Branstad wants to meet with feds on health plan
DES MOINES (AP) — Gov. Terry Branstad is seeking to meet with federal officials in Washington to urge them to approve Iowa’s proposal to expand low-income health care, an aide said Wednesday.
Health care policy adviser Michael Bousselot said the administration has sought meetings with Health and Human Services Secretary Kathleen Sebelius and with White House officials. He said plans for those meetings were being finalized for early next week when Branstad will be in Washington.
The clock is ticking for the approval, as the new health care marketplaces open for enrollment Oct. 1. Bousselot said state officials are still negotiating some plan details but expect to get the formal sign-off by then.
Iowa lawmakers in May approved legislation that accepts federal dollars offered to states that expand Medicaid under President Barack Obama’s health care overhaul. The plan would cover an estimated 150,000 low-income Iowans, but not on the current Medicaid plan.
Under the Iowa plan, those with incomes up to 100 percent of the poverty line would go on a new state-run health plan with benefits similar to those offered to state workers. People with incomes from 101 to 138 percent of poverty would get private health plans on the new health care exchanges; those premiums would be paid for with the federal dollars.
The state would be able to opt out of the coverage responsibilities if the federal government doesn’t honor the financial commitment. And some participants will have to meet health requirements, such as annual physicals, or face financial contributions.
“The Legislature and the governor came together in a bipartisan fashion to craft a solution for health care,” Bousselot said. “The solution isn’t exactly what Obamacare looks like, but it’s a solution that really is a bipartisan plan that uniquely fits Iowa.”
Branstad submitted the proposal to federal authorities last month. In a letter to Sebelius, Branstad noted another reason the state doesn’t want any delay. Some of those 150,000 people are currently on a limited-benefit state health plan that is set to expire by the end of the year. Without the new program in place, they could lose coverage.
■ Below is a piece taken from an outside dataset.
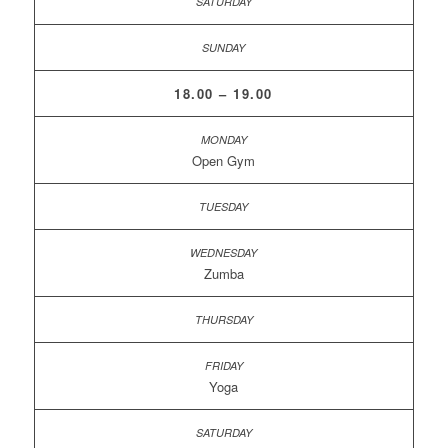
18.00 – 19.00
Open Gym
Zumba
Yoga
Department of Health and Human Services spokesman Fabien Levy said in a statement that the agency is eager to work with Iowa, as it has with other states.
“HHS is committed to supporting state flexibility and working with states to design Medicaid programs that work for them, within the confines of the law,” Levy said. “HHS stands ready to work with states to explore options that improve care and lower costs in the Medicaid program.”
The Iowa approach is similar to the plan in Arkansas, which is seeking to use federal money to purchase private insurance. Arkansas also is waiting on approval.